4. Flows, sequences, chains, series, processes, connections, and distributions: the continual vectors of singularities. As a spectator to Guest House we witness the sitings of, or clearings for, the ‘ungraspable real’. Seeing the performance unfold and this impossible house build is to witness an attempt to make these vague traces of an event conspire towards something informative, instructive and entertaining. I am hooked; I am hooked on the narrative of the performers trying to make a narrative, trying to make sense where ostensibly there is none: just sequences of interviews about disparate rooms, a series of objects, connections and lives now quite distributed. Michel De Certeau helps us place this performance on the map when he foresaw that "stories about places are makeshift things … composed with the world’s debris"; he thus wrote of this place where "things extra and other (details and excesses coming from elsewhere) insert themselves in the accepted framework" (De Certeau 1984:107). In this way, representing what appears on the surface, a direct representation of the lines of the interviewee’s text, does not give a worthy testimony of the event. So, in composing a show of spaces "everywhere punched and torn open by ellipses, drifts, and leaks of meaning" (Ibid.), Uninvited Guests bear witness instead to the conditions that make an event possible by exposing and creating those details that come from elsewhere. In a final abstraction on the event Gilles Deleuze confirms our suspicions over the event’s whereabouts: "Events are produced in a chaos … but only under the conditions that a sort of screen intervenes" (Deleuze 1993:76). Guest House, as a performance piece, is made out of such interventions. These are the technologies of capture and the surfaces on which the traces are marked; there are the white slats, the computer imaging and the framing of the stage itself. These interventions work in another way too, they implicate you (the witness) into the process, they play with the limit of representation and they make you ask questions because you know there is always more than can be said. As such, as it is always intervening, the performance is a work in progress.

Whenever: ‘After-worlds’

Can the performance go on and on intervening? Doesn’t the CD-ROM perpetuate this by offering up further screens for intervention? Do we not exhaust the case? Is it the futility in trying to capture the event as a graspable real that propagates the attempt? Is it the force of becoming a witness to a shard of evidence or another perspective hitherto uncovered?
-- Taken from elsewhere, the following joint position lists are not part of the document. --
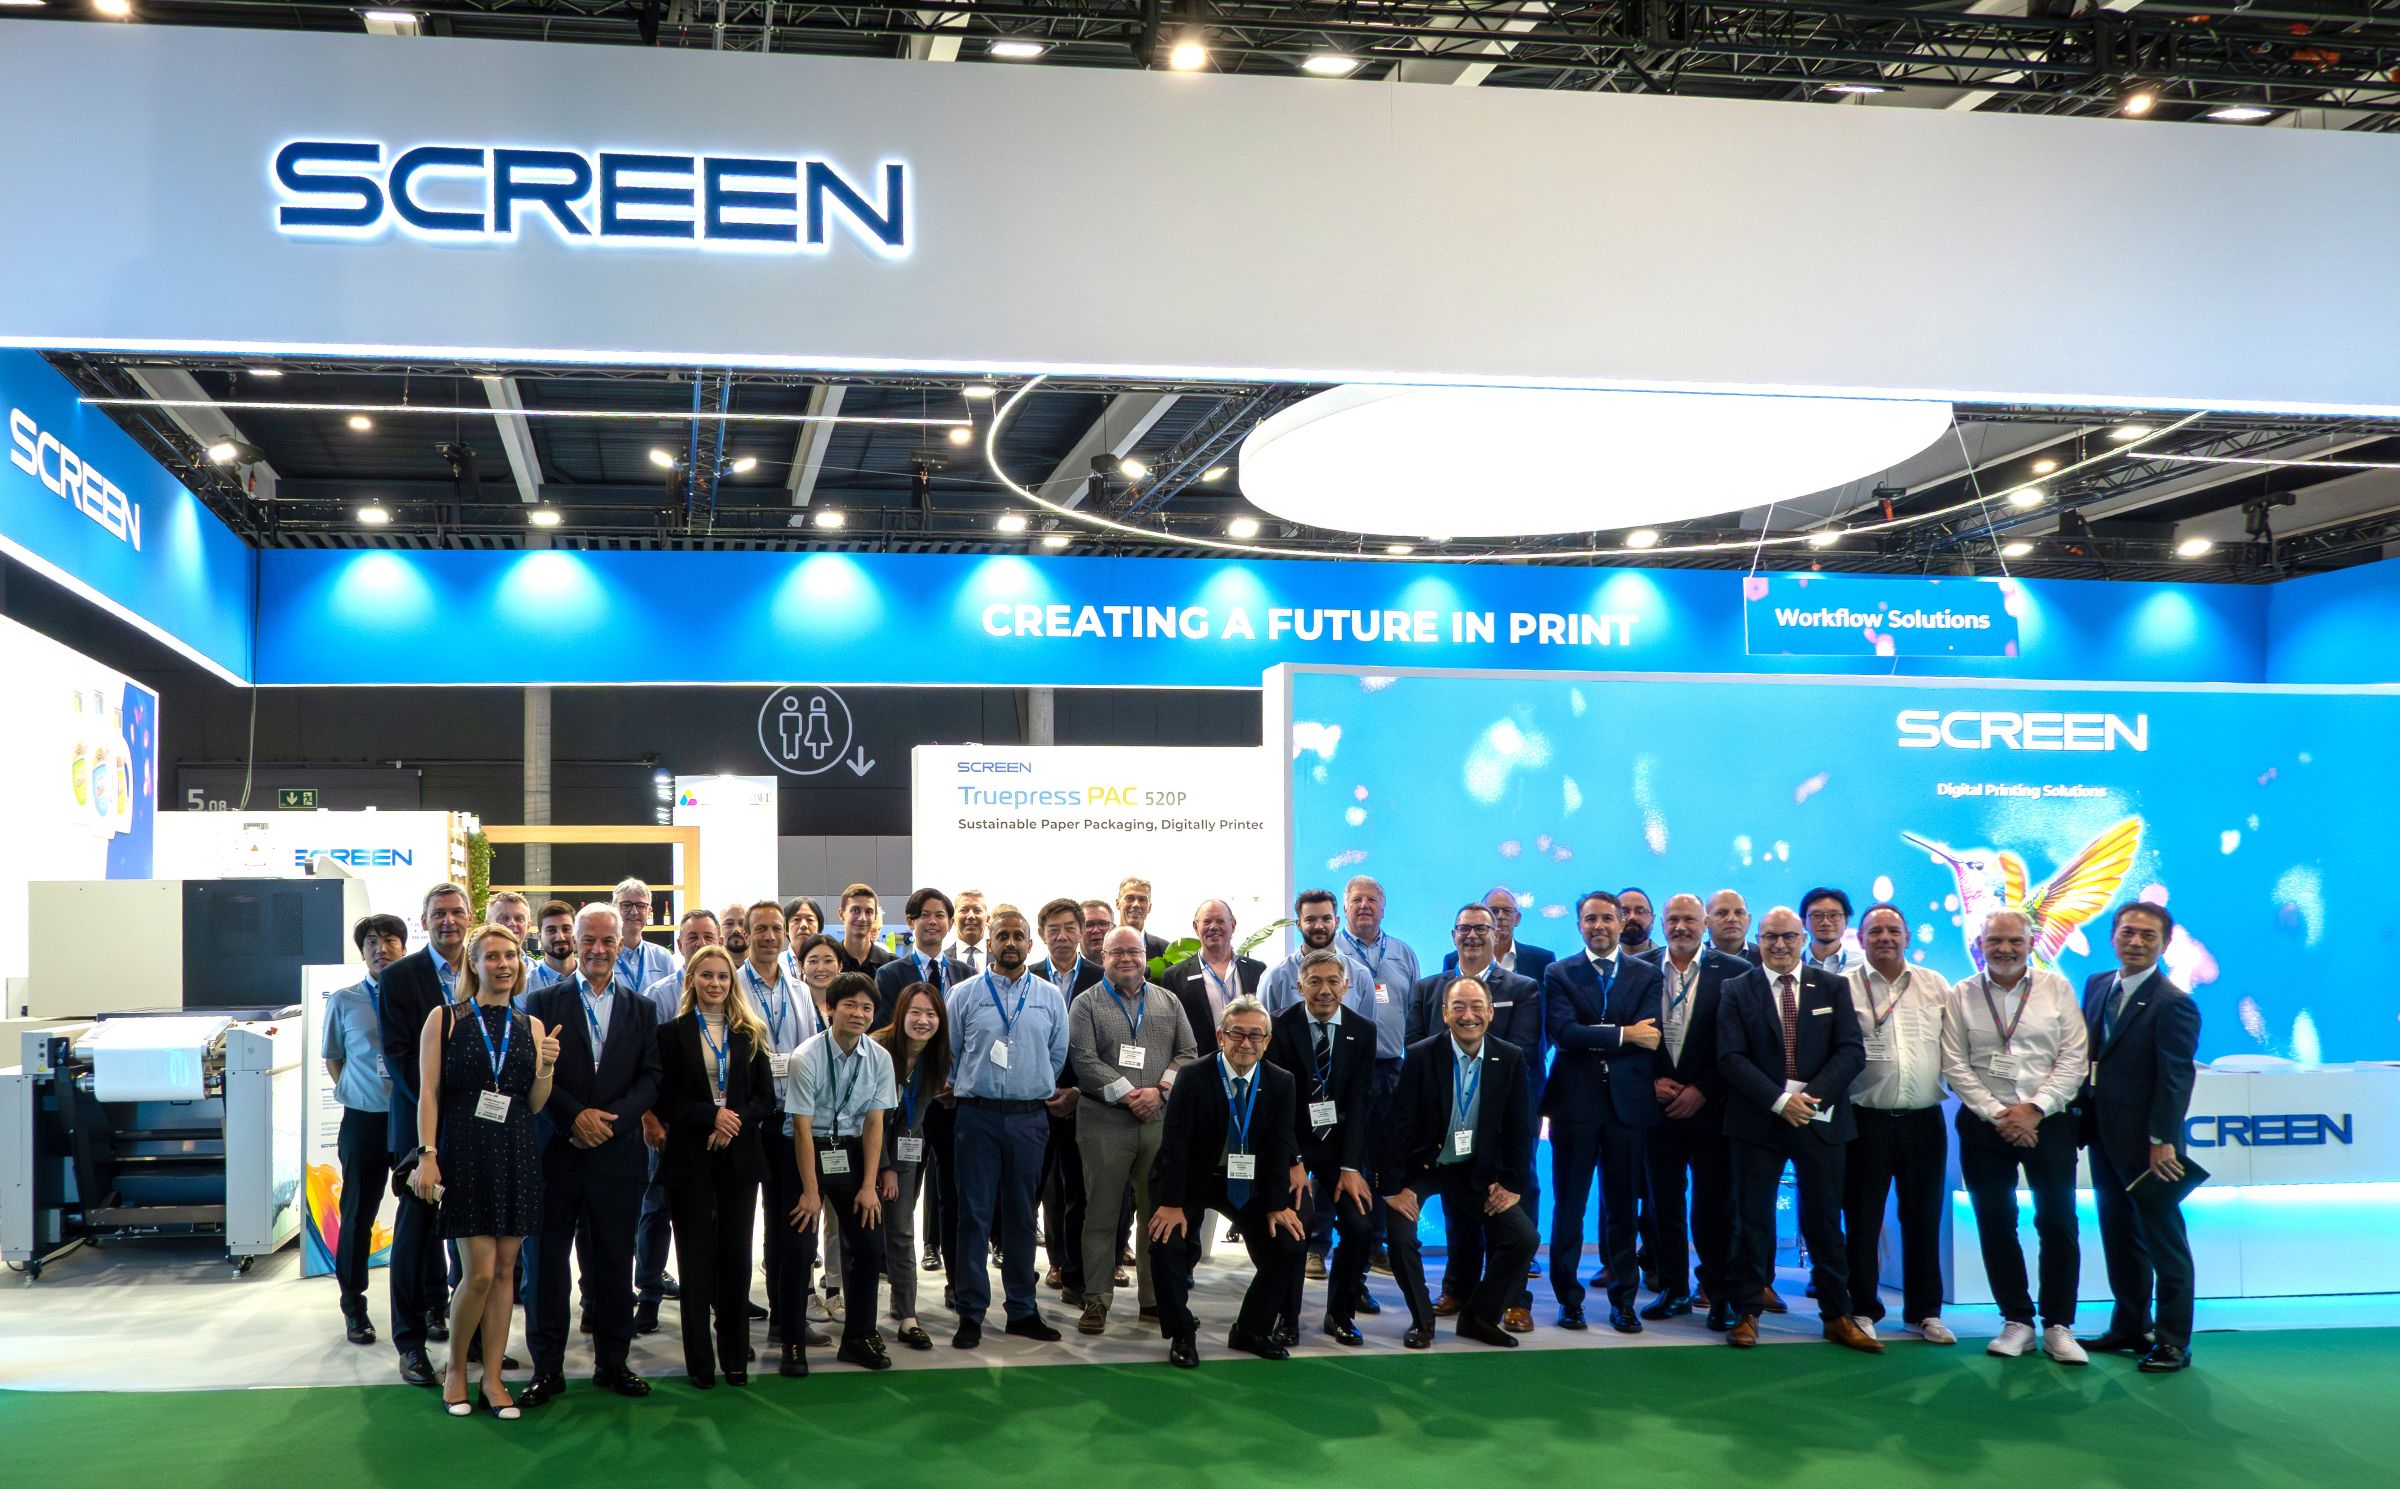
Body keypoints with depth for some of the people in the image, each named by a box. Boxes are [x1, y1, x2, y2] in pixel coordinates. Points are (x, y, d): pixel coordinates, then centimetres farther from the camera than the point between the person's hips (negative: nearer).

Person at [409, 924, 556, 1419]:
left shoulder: (532, 1027, 10)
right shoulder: (444, 1019, 2)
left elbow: (535, 1104, 10)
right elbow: (429, 1092, -2)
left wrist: (547, 1068, -8)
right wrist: (427, 1155, -10)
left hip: (516, 1154, 3)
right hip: (464, 1151, -3)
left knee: (504, 1270, 5)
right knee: (480, 1270, -7)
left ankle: (492, 1377, 14)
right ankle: (456, 1367, 15)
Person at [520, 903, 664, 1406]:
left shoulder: (641, 1009, 11)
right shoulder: (545, 1002, 5)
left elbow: (651, 1078, 4)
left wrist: (610, 1120, -11)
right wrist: (575, 1115, -13)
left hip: (617, 1152, 2)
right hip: (557, 1151, -1)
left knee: (614, 1261, 7)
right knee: (548, 1259, 1)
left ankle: (612, 1361, 18)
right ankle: (547, 1368, 8)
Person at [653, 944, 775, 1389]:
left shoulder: (750, 1034, 11)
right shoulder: (673, 1033, 3)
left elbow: (766, 1098, 6)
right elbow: (666, 1099, -3)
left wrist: (735, 1120, -12)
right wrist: (712, 1115, -16)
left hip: (740, 1155, 2)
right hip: (691, 1157, -2)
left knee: (736, 1255, 3)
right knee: (696, 1257, 0)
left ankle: (735, 1356, 12)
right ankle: (699, 1361, 6)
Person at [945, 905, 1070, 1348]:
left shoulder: (1050, 997, 7)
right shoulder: (965, 994, 3)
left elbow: (1057, 1056, 14)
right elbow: (949, 1055, 7)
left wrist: (1032, 1092, 13)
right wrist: (972, 1089, 7)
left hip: (1029, 1117, 2)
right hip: (977, 1116, -2)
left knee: (1021, 1216, 9)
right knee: (974, 1214, -2)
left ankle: (1022, 1310, 17)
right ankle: (971, 1314, 3)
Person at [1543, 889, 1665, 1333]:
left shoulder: (1647, 975, 7)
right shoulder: (1559, 974, 4)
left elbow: (1649, 1036, -8)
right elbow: (1563, 1032, -11)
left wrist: (1593, 1039, -11)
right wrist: (1623, 1034, -15)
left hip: (1628, 1102, 1)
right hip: (1575, 1102, -1)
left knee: (1622, 1208, 8)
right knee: (1568, 1206, 4)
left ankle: (1623, 1301, 16)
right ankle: (1569, 1299, 13)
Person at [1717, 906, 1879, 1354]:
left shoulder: (1832, 988, 5)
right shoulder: (1737, 991, 1)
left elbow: (1852, 1051, -2)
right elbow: (1731, 1057, -7)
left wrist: (1813, 1096, -16)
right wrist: (1779, 1100, -18)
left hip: (1820, 1118, 1)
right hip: (1758, 1120, -1)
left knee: (1825, 1220, 7)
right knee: (1752, 1219, 3)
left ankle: (1838, 1316, 16)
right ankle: (1747, 1313, 12)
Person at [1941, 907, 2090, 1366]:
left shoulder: (2056, 988, 3)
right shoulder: (1961, 996, 3)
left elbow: (2074, 1059, -2)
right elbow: (1956, 1066, 0)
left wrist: (2034, 1109, -11)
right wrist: (1997, 1114, -9)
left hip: (2047, 1122, -1)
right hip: (1984, 1125, 1)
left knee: (2058, 1224, -1)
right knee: (1995, 1225, 5)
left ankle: (2058, 1325, 9)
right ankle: (2016, 1320, 15)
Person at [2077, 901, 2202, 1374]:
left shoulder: (2173, 1003, -14)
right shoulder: (2097, 986, 9)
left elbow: (2176, 1078, -17)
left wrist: (2161, 1140, -19)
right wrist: (2083, 1115, 8)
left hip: (2147, 1144, -7)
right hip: (2105, 1139, 7)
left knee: (2164, 1242, 4)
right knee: (2119, 1238, 15)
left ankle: (2173, 1342, 12)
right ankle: (2130, 1327, 26)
Or, is it desire, a desire that creates and gives room to other geographies more worthy of holding us as witnesses to this incorporeal and ‘ungraspable real’? This could go on and on, so in the meanwhile restore the event, plug into the recording surfaces of the CD-ROM and implicate yourself in the process of giving room to the ‘ungraspable real’. Think experientially of an inauguration of understanding in the very act of moving the avatar through the rooms provided; and have a sense of origin as occasion, as you witness this space cleared for the capture of the event itself.

 

References

Casey, Edward. The Fate of Place. London: University of California Press, 1999.

De Certeau, Michel. The Practice of Everyday Life. Trans. S. Rendall. London:
University of California Press, 1984.

Deleuze, Gilles. The Fold: Leibniz and the Baroque. London: Athlone Press, 1993.

Deleuze, Gilles and Guattari, Felix. What is Philosophy? London: Verso, 1994.

Deleuze, Gilles. Negotiations. New York: Columbia University Press, 1995.

Lefebvre, Henri. The Production of Space, Oxford: Blackwells Publishers, 1991.

J-D Dewsbury is a lecturer in Cultural Geography at the School of Geographical Sciences, University of Bristol. He has written articles on performance and performativity in the journal Society and Space, and is currently editing an edition of Geoforum entitled 'Enacting Geographies: performative understandings of the social'.